#### Try it
Reproduce each line of the material precisely.

※

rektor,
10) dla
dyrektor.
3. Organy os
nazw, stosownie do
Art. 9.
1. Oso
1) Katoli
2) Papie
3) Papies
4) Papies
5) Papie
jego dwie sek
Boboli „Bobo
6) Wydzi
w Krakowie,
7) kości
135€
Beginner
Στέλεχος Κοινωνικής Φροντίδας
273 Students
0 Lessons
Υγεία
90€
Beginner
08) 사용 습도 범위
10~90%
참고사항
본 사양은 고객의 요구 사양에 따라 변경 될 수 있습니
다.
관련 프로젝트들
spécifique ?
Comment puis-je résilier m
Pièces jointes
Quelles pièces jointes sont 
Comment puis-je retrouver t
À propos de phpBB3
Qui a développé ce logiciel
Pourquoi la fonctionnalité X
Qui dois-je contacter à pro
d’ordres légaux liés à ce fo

※

#### Solution for this exercise
rektor,
10) dla
dyrektor.
3. Organy os
nazw, stosownie do
Art. 9.
1. Oso
1) Katoli
2) Papie
3) Papies
4) Papies
5) Papie
jego dwie sek
Boboli „Bobo
6) Wydzi
w Krakowie,
7) kości
135€
Beginner
Στέλεχος Κοινωνικής Φροντίδας
273 Students
0 Lessons
Υγεία
90€
Beginner
08) 사용 습도 범위
10~90%
참고사항
본 사양은 고객의 요구 사양에 따라 변경 될 수 있습니
다.
관련 프로젝트들
spécifique ?
Comment puis-je résilier m
Pièces jointes
Quelles pièces jointes sont 
Comment puis-je retrouver t
À propos de phpBB3
Qui a développé ce logiciel
Pourquoi la fonctionnalité X
Qui dois-je contacter à pro
d’ordres légaux liés à ce fo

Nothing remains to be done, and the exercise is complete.